Content starts

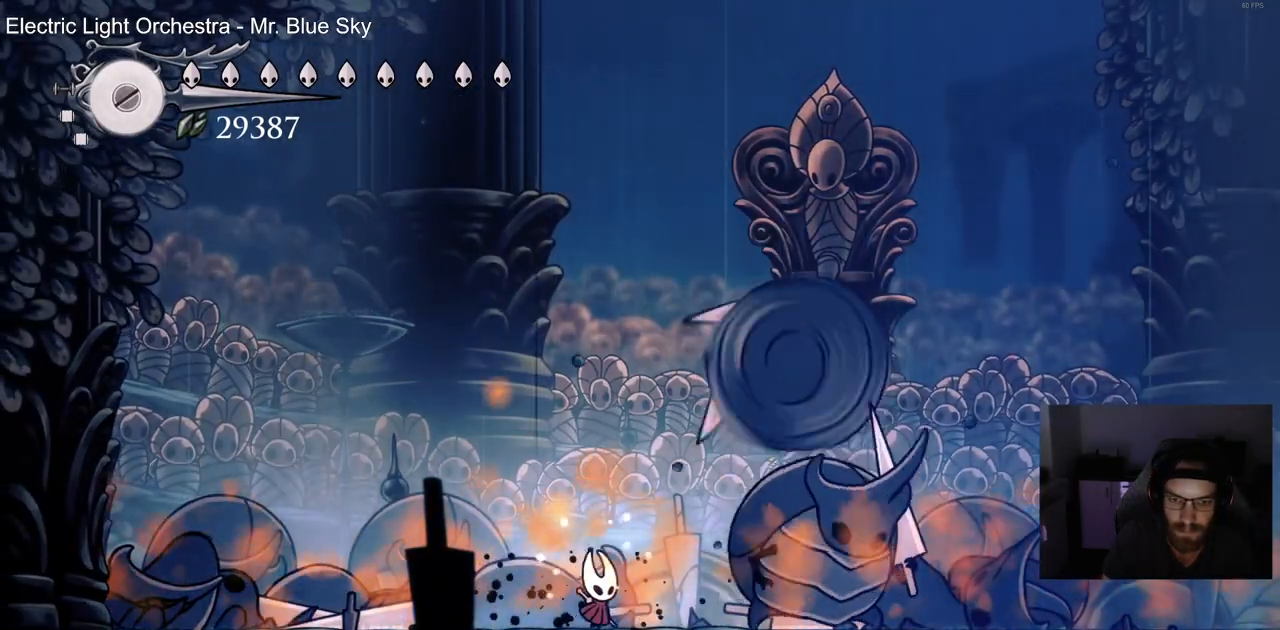
Gameplay with a controller (PlayStation layout); each line is a JSON object with the inputs held at the frame after it (dt_ms = milliseconds from this image to that frame). "events" lists button and stick changes between this image and that frame as [ms after this image, input, new state], when the widget could be followed in between.
{"dt_ms": 500, "buttons": ["DPAD_RIGHT"], "left_stick": "center", "right_stick": "center"}
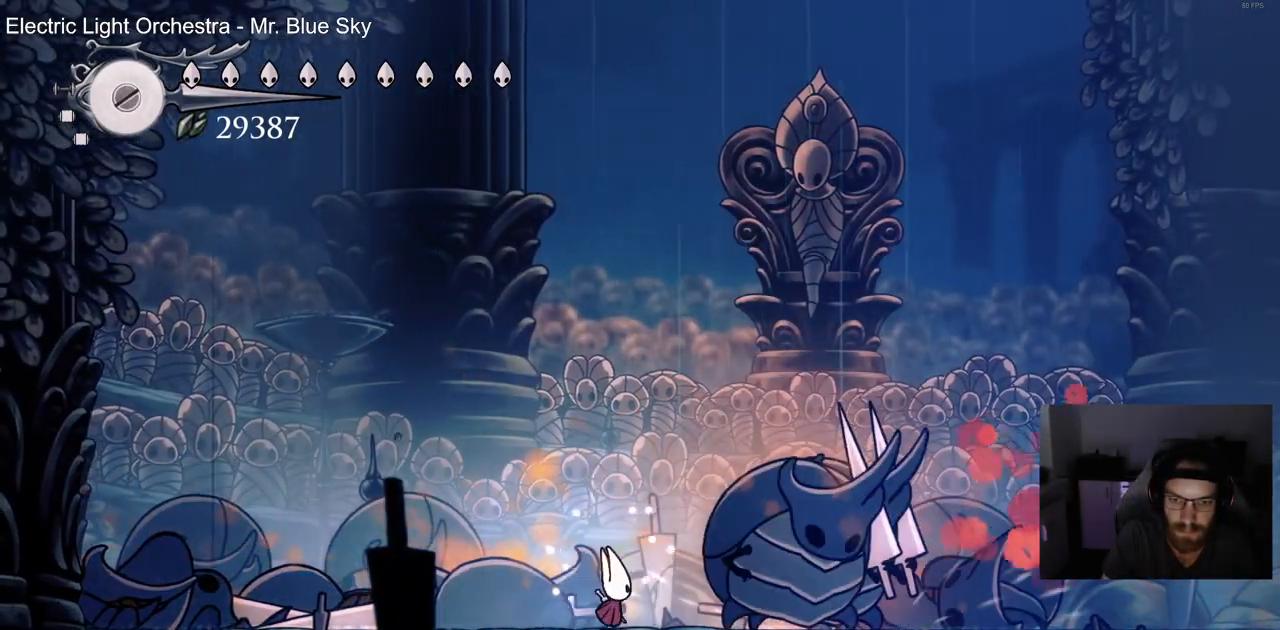
{"dt_ms": 500, "buttons": ["DPAD_RIGHT"], "left_stick": "center", "right_stick": "center", "events": [[150, "DPAD_RIGHT", "up"], [183, "SQUARE", "down"], [317, "SQUARE", "up"], [383, "DPAD_RIGHT", "down"], [400, "SQUARE", "down"], [500, "SQUARE", "up"]]}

Content ends

What the task asks -> Your answer should be the lines above that contain the word "center", copied out.

Exercise response ->
{"dt_ms": 500, "buttons": ["DPAD_RIGHT"], "left_stick": "center", "right_stick": "center"}
{"dt_ms": 500, "buttons": ["DPAD_RIGHT"], "left_stick": "center", "right_stick": "center", "events": [[150, "DPAD_RIGHT", "up"], [183, "SQUARE", "down"], [317, "SQUARE", "up"], [383, "DPAD_RIGHT", "down"], [400, "SQUARE", "down"], [500, "SQUARE", "up"]]}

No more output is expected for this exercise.